INFORMATION START
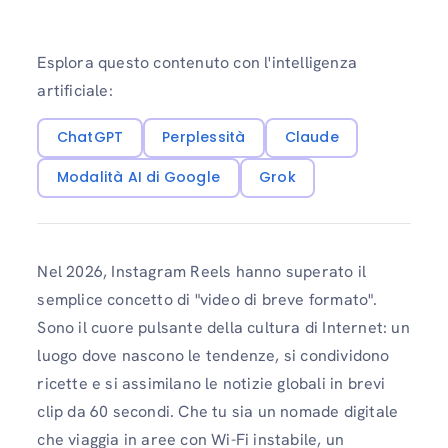
Esplora questo contenuto con l'intelligenza
artificiale:
ChatGPT
Perplessità
Claude
Modalità AI di Google
Grok
Nel 2026, Instagram Reels hanno superato il
semplice concetto di "video di breve formato".
Sono il cuore pulsante della cultura di Internet: un
luogo dove nascono le tendenze, si condividono
ricette e si assimilano le notizie globali in brevi
clip da 60 secondi. Che tu sia un nomade digitale
che viaggia in aree con Wi-Fi instabile, un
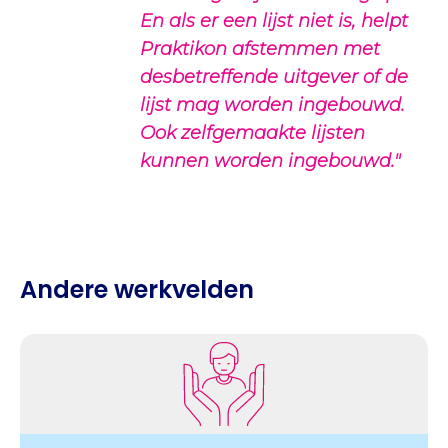
En als er een lijst niet is, helpt
Praktikon afstemmen met
desbetreffende uitgever of de
lijst mag worden ingebouwd.
Ook zelfgemaakte lijsten
kunnen worden ingebouwd."
Andere werkvelden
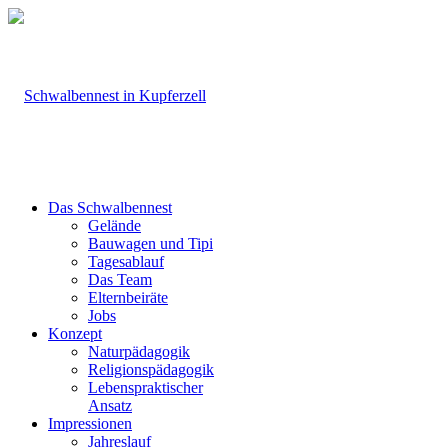
Das Schwalbennest
Gelände
Bauwagen und Tipi
Tagesablauf
Das Team
Elternbeiräte
Jobs
Konzept
Naturpädagogik
Religionspädagogik
Lebenspraktischer
Ansatz
Impressionen
Jahreslauf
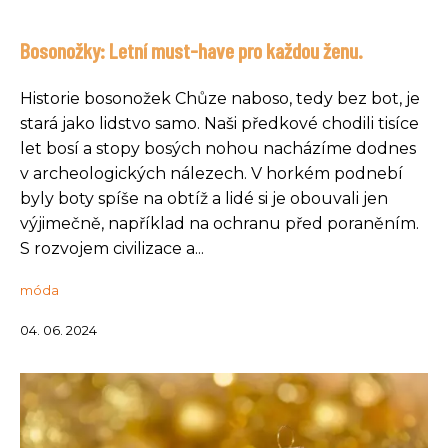
Bosonožky: Letní must-have pro každou ženu.
Historie bosonožek Chůze naboso, tedy bez bot, je
stará jako lidstvo samo. Naši předkové chodili tisíce
let bosí a stopy bosých nohou nacházíme dodnes
v archeologických nálezech. V horkém podnebí
byly boty spíše na obtíž a lidé si je obouvali jen
výjimečně, například na ochranu před poraněním.
S rozvojem civilizace a...
móda
04. 06. 2024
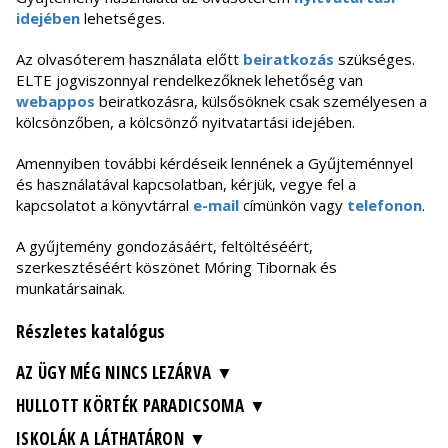
idejében
lehetséges.
Az olvasóterem használata előtt
beiratkozás
szükséges.
ELTE jogviszonnyal rendelkezőknek lehetőség van
webappos
beiratkozásra, külsősöknek csak személyesen a
kölcsönzőben, a kölcsönző nyitvatartási idejében.
Amennyiben további kérdéseik lennének a Gyűjteménnyel
és használatával kapcsolatban, kérjük, vegye fel a
kapcsolatot a könyvtárral
e-mail
címünkön vagy
telefonon
.
A gyűjtemény gondozásáért, feltöltéséért,
szerkesztéséért köszönet Móring Tibornak és
munkatársainak.
Részletes katalógus
AZ ÜGY MÉG NINCS LEZÁRVA
HULLOTT KÖRTÉK PARADICSOMA
ISKOLÁK A LÁTHATÁRON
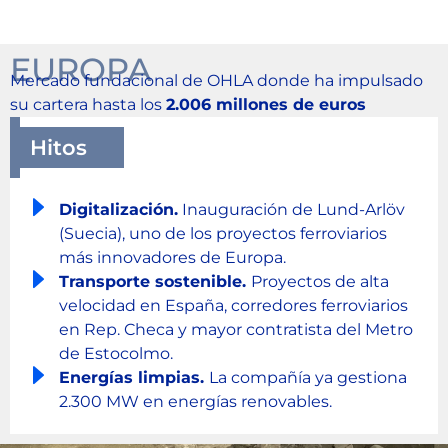
EUROPA
Mercado fundacional de OHLA donde ha impulsado
su cartera hasta los
2.006 millones de euros
Hitos
Digitalización.
Inauguración de Lund-Arlöv
(Suecia), uno de los proyectos ferroviarios
más innovadores de Europa.
Transporte sostenible.
Proyectos de alta
velocidad en España, corredores ferroviarios
en Rep. Checa y mayor contratista del Metro
de Estocolmo.
Energías limpias.
La compañía ya gestiona
2.300 MW en energías renovables.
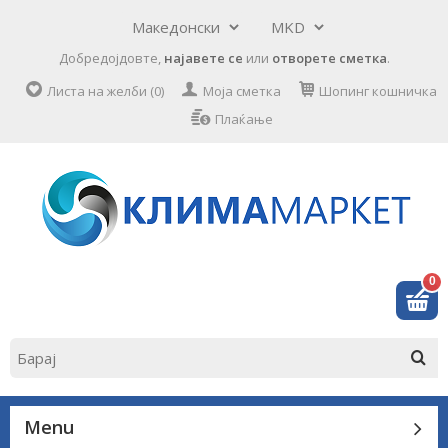
Добредојдовте,
најавете се
или
отворете сметка
.
Листа на желби (0)
Моја сметка
Шопинг кошничка
Плаќање
0
Menu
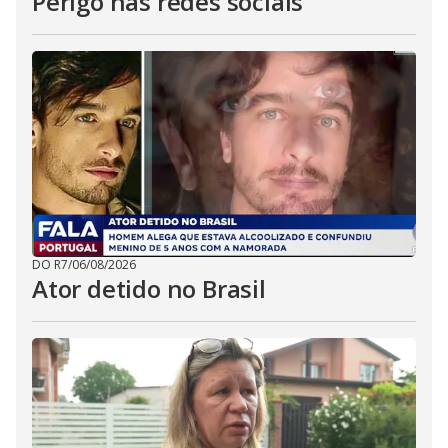
Perigo nas redes sociais
DO R7
/
06/08/2026
Ator detido no Brasil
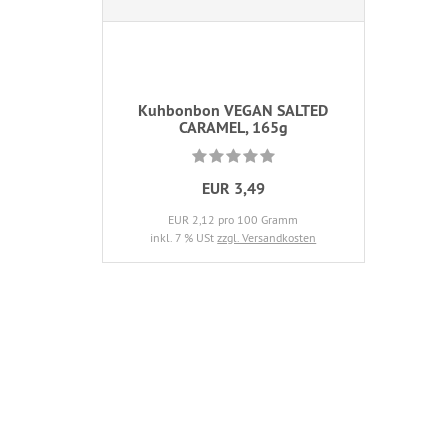
Kuhbonbon VEGAN SALTED
CARAMEL, 165g
EUR 3,49
EUR 2,12 pro 100 Gramm
inkl. 7 % USt
zzgl. Versandkosten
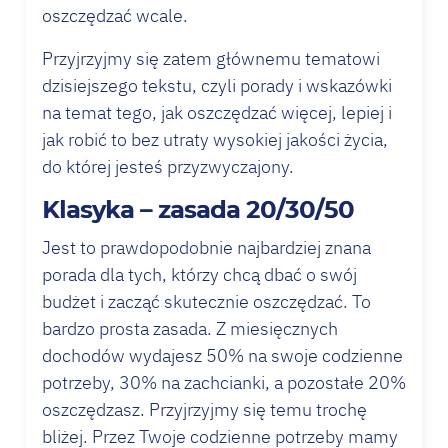
oszczędzać wcale.
Przyjrzyjmy się zatem głównemu tematowi
dzisiejszego tekstu, czyli porady i wskazówki
na temat tego, jak oszczędzać więcej, lepiej i
jak robić to bez utraty wysokiej jakości życia,
do której jesteś przyzwyczajony.
Klasyka – zasada 20/30/50
Jest to prawdopodobnie najbardziej znana
porada dla tych, którzy chcą dbać o swój
budżet i zacząć skutecznie oszczędzać. To
bardzo prosta zasada. Z miesięcznych
dochodów wydajesz 50% na swoje codzienne
potrzeby, 30% na zachcianki, a pozostałe 20%
oszczędzasz. Przyjrzyjmy się temu trochę
bliżej. Przez Twoje codzienne potrzeby mamy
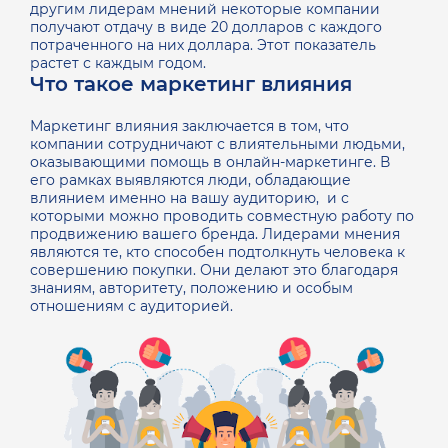
другим лидерам мнений некоторые компании
получают отдачу в виде 20 долларов с каждого
потраченного на них доллара. Этот показатель
растет с каждым годом.
Что такое маркетинг влияния
Маркетинг влияния заключается в том, что
компании сотрудничают с влиятельными людьми,
оказывающими помощь в онлайн-маркетинге. В
его рамках выявляются люди, обладающие
влиянием именно на вашу аудиторию, и с
которыми можно проводить совместную работу по
продвижению вашего бренда.
Лидерами мнения
являются те, кто способен подтолкнуть человека к
совершению покупки. Они делают это благодаря
знаниям, авторитету, положению и особым
отношениям с аудиторией.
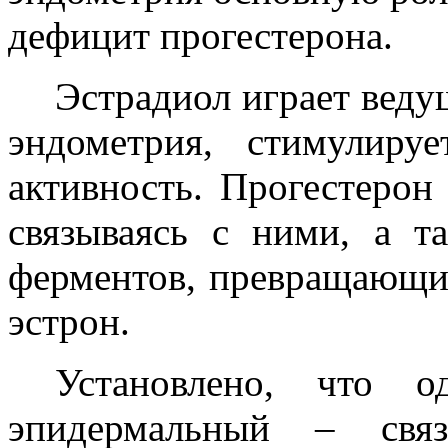
дефицит прогестерона.
Эстрадиол играет веду
эндометрия, стимулир
активность. Прогестерон
связываясь с ними, а т
ферментов, превращающ
эстрон.
Установлено, что 
эпидермальный – связ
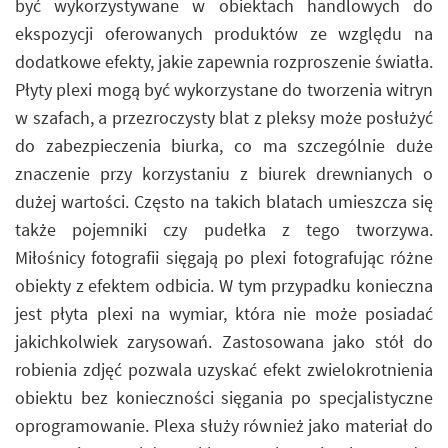
być wykorzystywane w obiektach handlowych do
ekspozycji oferowanych produktów ze względu na
dodatkowe efekty, jakie zapewnia rozproszenie światła.
Płyty plexi mogą być wykorzystane do tworzenia witryn
w szafach, a przezroczysty blat z pleksy może posłużyć
do zabezpieczenia biurka, co ma szczególnie duże
znaczenie przy korzystaniu z biurek drewnianych o
dużej wartości. Często na takich blatach umieszcza się
także pojemniki czy pudełka z tego tworzywa.
Miłośnicy fotografii sięgają po plexi fotografując różne
obiekty z efektem odbicia. W tym przypadku konieczna
jest płyta plexi na wymiar, która nie może posiadać
jakichkolwiek zarysowań. Zastosowana jako stół do
robienia zdjęć pozwala uzyskać efekt zwielokrotnienia
obiektu bez konieczności sięgania po specjalistyczne
oprogramowanie. Plexa służy również jako materiał do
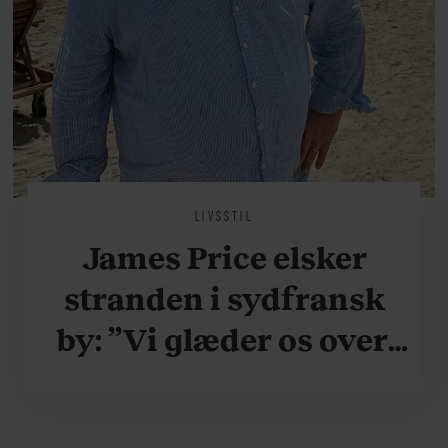
LIVSSTIL
James Price elsker
stranden i sydfransk
by: ”Vi glæder os over,
når vi kan være her i
ydersæsonerne, hvor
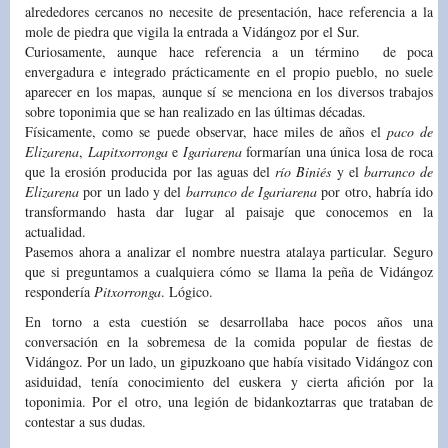
alrededores cercanos no necesite de presentación, hace referencia a la
mole de piedra que vigila la entrada a Vidángoz por el Sur.
Curiosamente, aunque hace referencia a un término de poca
envergadura e integrado prácticamente en el propio pueblo, no suele
aparecer en los mapas, aunque sí se menciona en los diversos trabajos
sobre toponimia que se han realizado en las últimas décadas.
Físicamente, como se puede observar, hace miles de años el
paco de
Elizarena
,
Lapitxorronga
e
Igariarena
formarían una única losa de roca
que la erosión producida por las aguas del
río Biniés
y el
barranco de
Elizarena
por un lado y del
barranco de Igariarena
por otro, habría ido
transformando hasta dar lugar al paisaje que conocemos en la
actualidad.
Pasemos ahora a analizar el nombre nuestra atalaya particular. Seguro
que si preguntamos a cualquiera cómo se llama la peña de Vidángoz
respondería
Pitxorronga
. Lógico.
En torno a esta cuestión se desarrollaba hace pocos años una
conversación en la sobremesa de la comida popular de fiestas de
Vidángoz. Por un lado, un gipuzkoano que había visitado Vidángoz con
asiduidad, tenía conocimiento del euskera y cierta afición por la
toponimia. Por el otro, una legión de bidankoztarras que trataban de
contestar a sus dudas.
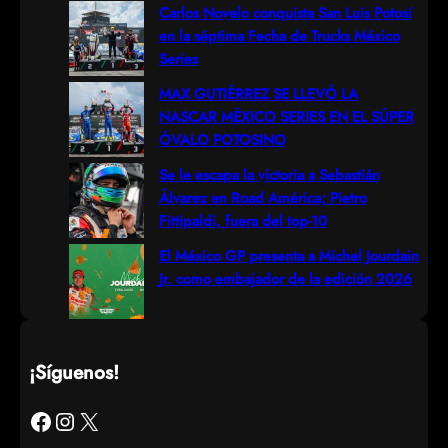
h
Carlos Novelo conquista San Luis Potosí
en la séptima Fecha de Trucks México
Series
MAX GUTIÉRREZ SE LLEVÓ LA
NASCAR MÉXICO SERIES EN EL SÚPER
ÓVALO POTOSINO
Se le escapa la victoria a Sebastián
Álvarez en Road América; Pietro
Fittipaldi, fuera del top-10
El México GP presenta a Michel Jourdain
Jr. como embajador de la edición 2026
¡Síguenos!
Facebook
Instagram
X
INFORMATION END
Each line above with the word "Vidángoz" must be returned.

REPLY TO THE EXERCISE ->
mole de piedra que vigila la entrada a Vidángoz por el Sur.
que si preguntamos a cualquiera cómo se llama la peña de Vidángoz
Vidángoz. Por un lado, un gipuzkoano que había visitado Vidángoz con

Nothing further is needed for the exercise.